Reducing obesity could cut cancer and heart disease deaths 

Now, they say, the pill could have much bigger implications and cutting down obesity rates could reduce people’s risk of getting type 2 diabetes, cancer, heart disease and dementia, all of which are more likely to affect fat people.

One of the study’s authors, Professor Nigel Turner said:’Since obesity is a strong risk factor for many different diseases including cardiovascular disease and cancer, any new therapy in this space could have widespread benefits.’

The drug works by blocking an enzyme called ceramide synthase 1 (CerS1).

Drug makes body burn fat instead of storing it 

When this enzyme is stopped by the PO53 drug the body burns up fats like cholesterol and triglycerides, which come from foods, in muscles instead of storing them in fatty tissue.

Scientists do not fully understand the roles of different proteins which regulate people’s metabolism – how the body burns fat.

And strong, suitable drugs for controlling fat production have been difficult to produce in the past.

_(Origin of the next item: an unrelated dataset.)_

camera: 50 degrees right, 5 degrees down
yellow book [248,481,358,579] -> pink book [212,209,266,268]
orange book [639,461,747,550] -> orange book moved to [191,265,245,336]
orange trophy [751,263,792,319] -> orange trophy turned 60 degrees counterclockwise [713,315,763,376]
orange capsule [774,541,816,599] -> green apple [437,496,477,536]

But PO53 stops the activity of fat-producing enzyme CerS1 in its tracks, reducing fat across the whole body without effecting insulin resistance in mice fed on a high-fat diet.

‘Our work so far has been a very important step’ 

Professor Turner and colleagues his believe it was due to the drug boosting the burning of fatty acids in the muscles of the animals.

Co-author Professor Anthony Don, of the University of Sydney, added: ‘From here, I would like to develop drugs which target both the CerS1 and [other] enzymes together, and see whether it produces a much stronger anti-obesity and insulin sensitising response.

‘Although these drugs need more work before they are suitable for use in the clinic, our work so far has been a very important step in that direction.’

WHAT IS THE GLOBAL OBESITY CRISIS? 

Almost a quarter of the world’s population will be obese in less than 30 years, according to research published in May.

If obesity trends continue, 22 per cent of people around the world will be severely overweight by 2045, up from 14 per cent last year, a study found.

One in eight people, rather than today’s one in 11, are also expected to develop type 2 diabetes, the research adds.

Lead author Dr Alan Moses, from the Denmark-based pharmaceutical company Novo Nordisk, said: ‘These numbers underline the staggering challenge the world will face in the future in terms of numbers of people who are obese, or have type 2 diabetes, or both.

‘As well as the medical challenges these people will face, the costs to countries’ health systems will be enormous.’

People with type 2 diabetes have an average life expectancy of just 55 due to them being at a much higher risk of heart attacks, stroke and kidney disease. 

Tam Fry, a health campaigner from the National Obesity Forum said the findings were ‘desperately sad’.